Was he always this good at figuring out people's feelings?

His perception is godlike...

Sigh... I'll just have to tell him the truth, huh?

[You got me... Sigh, to be honest, I'm not even sure. But if this feeling really is love, then I won't try to do anything. I... From the moment I met those two, I told myself that I would support them no matter what.] (Zero)

[I see...] (Joe)

[You can be relieved. I won't go after Iris even though I see her that way.] (Zero)

[Hmm... YOU CHICKEN!] (Joe)

The back of my head was suddenly smacked.

[Ehhh?!?!] (Zero)

[If you love her, then go after her! It's alright to be selfish when you love someone, you know? And my daughter can decide for herself. Even if she likes Ace, there's still a chance that she might choose you!] (Joe)

[But I thought you liked Ace...] (Zero)

[I do. And I like you both. Zero-kun, you're a good kid. I can at least tell that much. It's not like I want you to interfere with their relationship in a bad way. I just wanted you to make a decision that you won't regret.] (Joe)

Regret.

Regret...

[Regret... I see! Thank you for this, Joe-san.] (Zero)
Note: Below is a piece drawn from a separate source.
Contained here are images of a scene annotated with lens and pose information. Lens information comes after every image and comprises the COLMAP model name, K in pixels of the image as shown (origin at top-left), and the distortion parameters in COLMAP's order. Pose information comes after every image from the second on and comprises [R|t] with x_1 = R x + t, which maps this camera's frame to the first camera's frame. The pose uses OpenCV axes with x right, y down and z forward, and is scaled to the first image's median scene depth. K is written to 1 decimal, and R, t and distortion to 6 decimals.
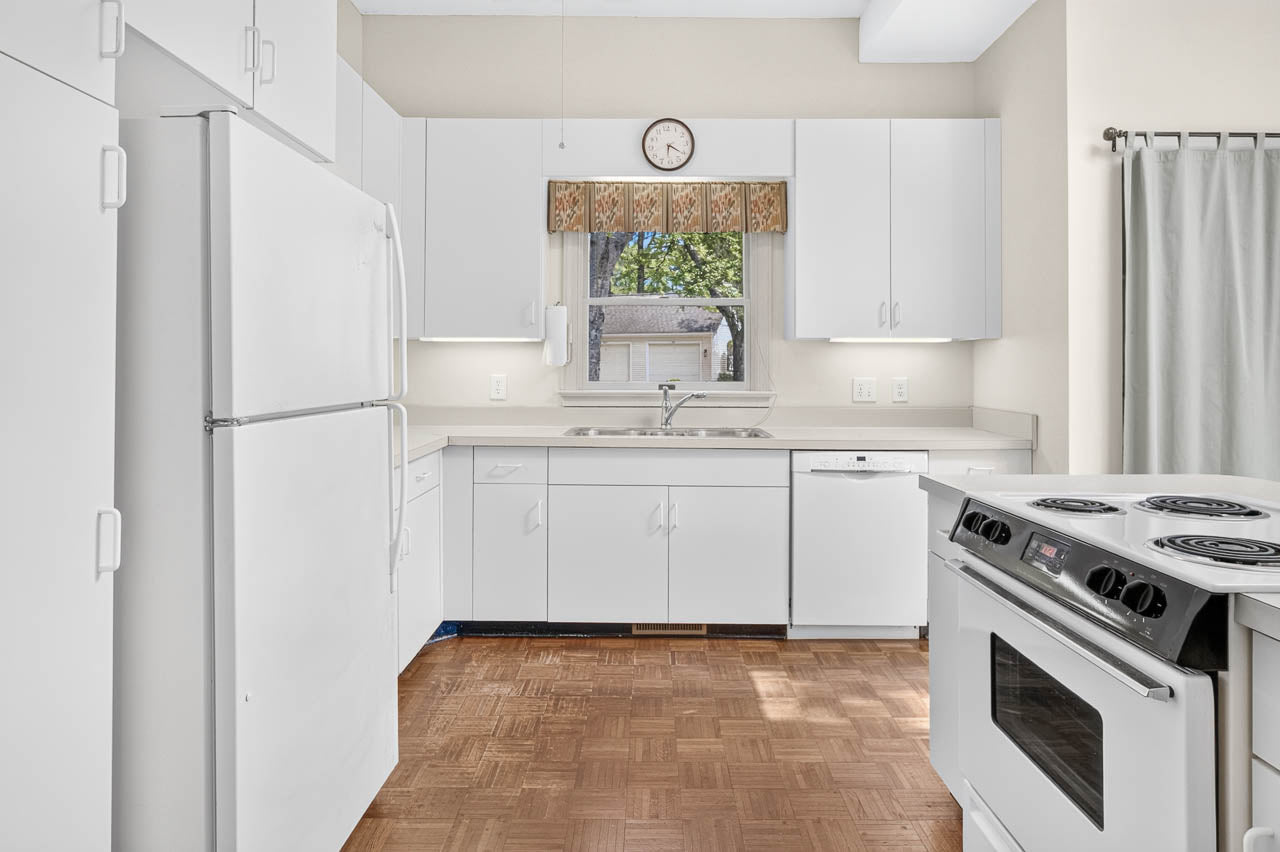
lens RADIAL K [[755.2, 0, 640.0], [0, 755.2, 426.0], [0, 0, 1]] dist [0.000126, 0.000446]
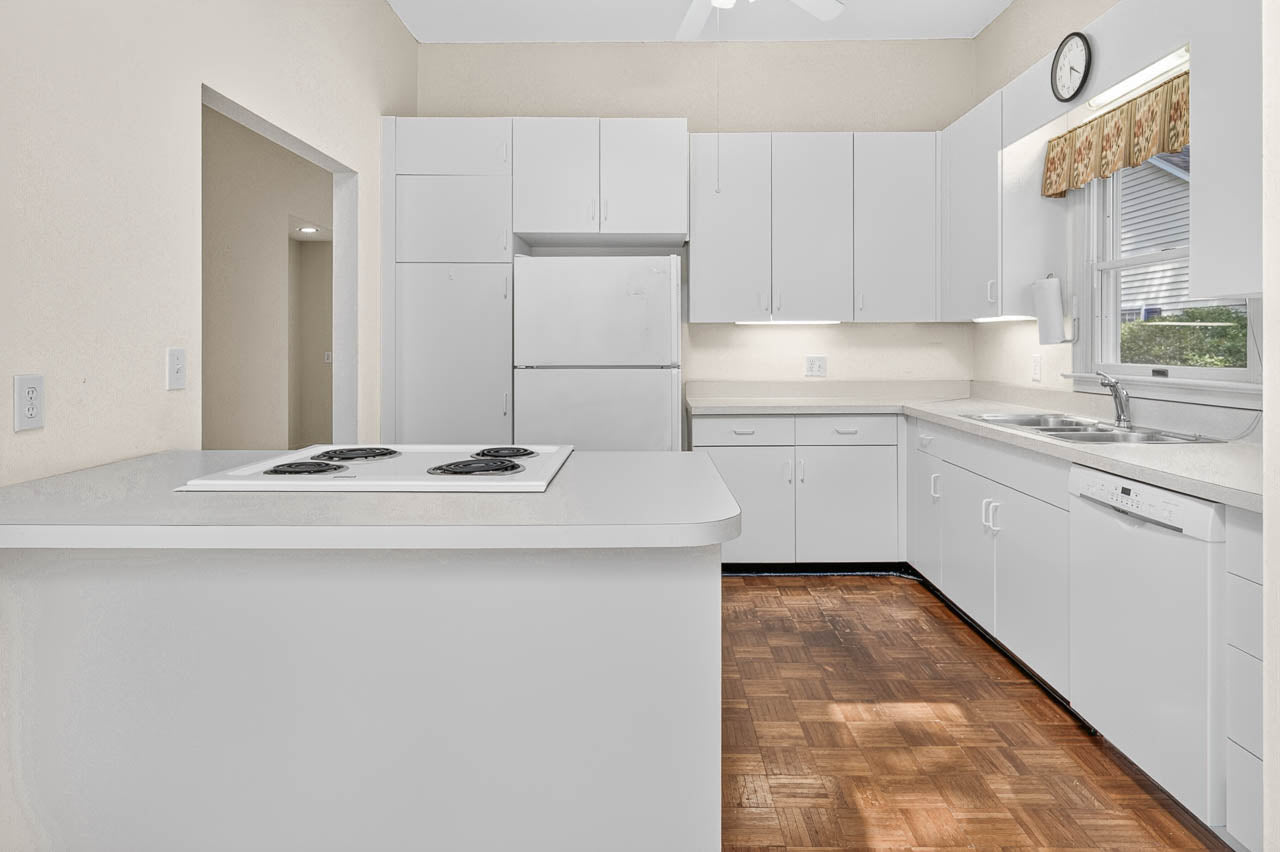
lens RADIAL K [[755.2, 0, 640.0], [0, 755.2, 426.0], [0, 0, 1]] dist [0.000126, 0.000446]
pose [[-0.011249, 0.106349, -0.994265, 0.972164], [-0.070604, 0.991762, 0.106880, -0.052561], [0.997441, 0.071402, -0.003648, 0.628828]]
[No problem. Just go ahead and sleep now. I'll be keeping watch til' later and remain here.] (Joe)

[I understand... I planned to think about some things under the moonlight, but... I guess I'll go back and sleep... Good night, Joe-san!] (Zero)

He grinned at me as a reply.

I underestimated him.

I never thought that a character who almost had no screen time can figure out people with his perception... Amazing.

But at least, one thing is clear; if I confirm my feelings for Iris, then I'll confess.

There's a ninety-nine point nine percent chance that I'll get rejected, and that's super generous for a side character.

But it's fine- I'll make sure that I won't regret whatever my decision will be.